Fiyin: It turned out to be quite the make out sesion. He followed me to me here I was staying at the time and we spent some time together, just talking about everything. 

Jide: I left the house at about 4 a.m. with the biggest smile on my face. That night rekindled what we had. We continued talking and making out time to see each other every so often. In April, I asked her to be my girlfriend. I was waiting for the perfect moment, but when I saw her, I realised there was no such thing. I told her this and asked her to date me. 

Fiyin: I said yes and here we are…

It’s about time. How has the relationship been so far?

Fiyin: It’s been just three months, but it feels like we’ve been together for longer. We talk every single day and we see as often as we can. I usually feel like I can’t say how I feel because I’m not sure how people would react. But I don’t feel that way with him. No matter what the issue is, I’m comfortable enough to express myself without overthinking it. It’s a safe space for me, and to be honest, it took a lot of intentional work between us. 

We try to make sure the other person feels comfortable when expressing how they feel, even when it feels like an attack. We also try to communicate in a way that isn’t antagonising. He cares about me and my growth, especially in my career, and he shows it as often as he can. I love that he’s friends with most of my closest friends — it makes my life much easier. He tries to make life easier for me however he can. It’s been great really.

Jide: I agree. The relationship we’re building now is worth the separation however painful it was. It feels like both of us grew during our time apart and the growth helped with shape our lives today. This is the first time anybody has ever made me feel like a good boyfriend. Alpha male vibes are good and all, but I’d rather be vulnerable with my person. I struggled so much with my mental health in the past, so it’s such a good feeling when you’re safe. Fiyin makes me feel safe. I’m in awe of how much she cares about me, and I want to keep being a good partner to her. 

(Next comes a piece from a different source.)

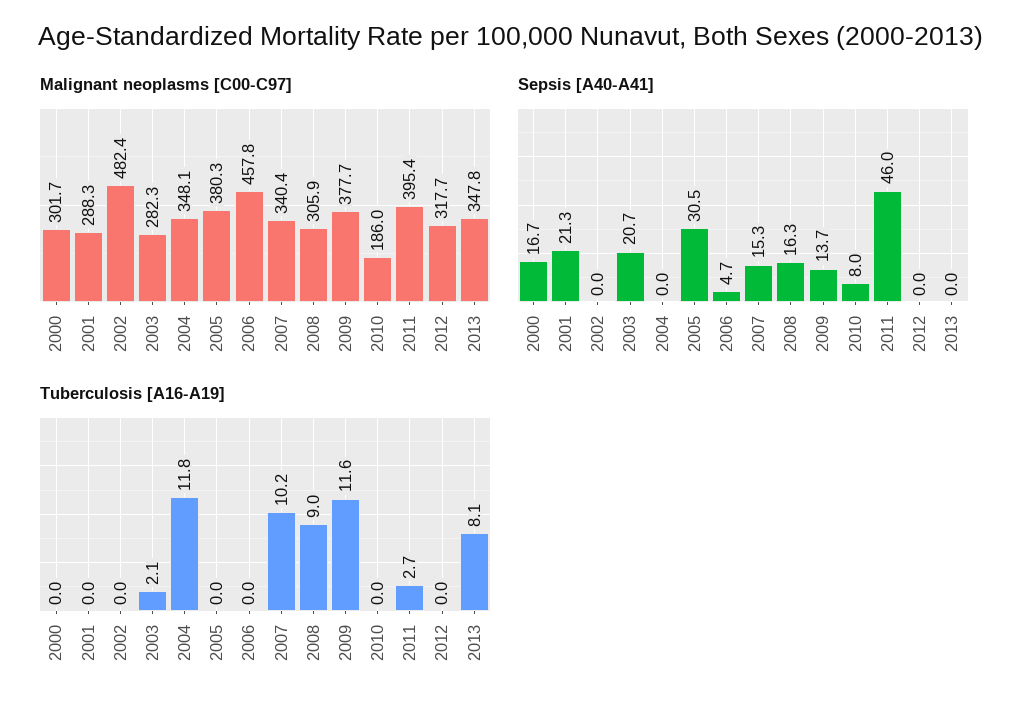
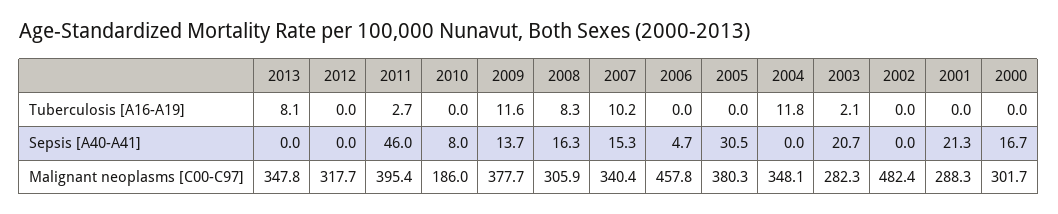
Tuberculosis [A16-A19], 2008: 9 -> 8.3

Another thing is we have amazing chemistry, right from the talking stage. We’re so attracted to each other, but the friendship we’ve built is what makes it worth it.  

Sweet! Do you two fight?

Fiyin: We haven’t had any serious fight yet. Just minor disagreements and we usually end up seeing the other person’s point or we just agree to disagree. The only significant disagreement we’ve had was about relocation. We both want to, but at different times. We always have very serious conversations about it, and it’s quite stressful to think about. But we’re currently trying to find a way around it. The good thing is we never end the day on bad terms, especially him. I’m always ready to go to bed annoyed, but he doesn’t allow it. 

Jide: I grew up with anger issues, and I’ve had to do a lot of work on it. I also have hypertension, so I know it’s not worth holding back on things that can be cleared up with a conversation. 

Nice! I’m curious about what attracts you to each other?

Jide: Apart from the fact that she’s really cute, she’s also very smart. Yesterday, I met her uncle and he spent about five minutes talking about how smart my girl is and praying that I’ll be smart enough for her. 

Fiyin: For me, it’s his smile. There’s a way he smiles up to his eyes that gets me going. I like how nice he is, not just to me, but also to my friends, and even to random people. He is super empathetic. There’s a way he gets upset over other people’s suffering that I adore. I used to think I was empathetic, but he is way above me. It’s amusing sometimes, but I really love that about him.

Rate this relationship on a scale of  1 – 10 

Fiyin: I’d rate it a 10 based on the quality of our communication and how intentional we are about the relationship. There’s always room for improvement, but it’s still a 10 for me.

Jide: It’s a 10 for me as well. What we have is something special. It has weathered many storms and keeps gathering steam. There are highs and lows with every relationship, but I’d like to say we’re doing pretty great. We care about each other, and that makes all the difference.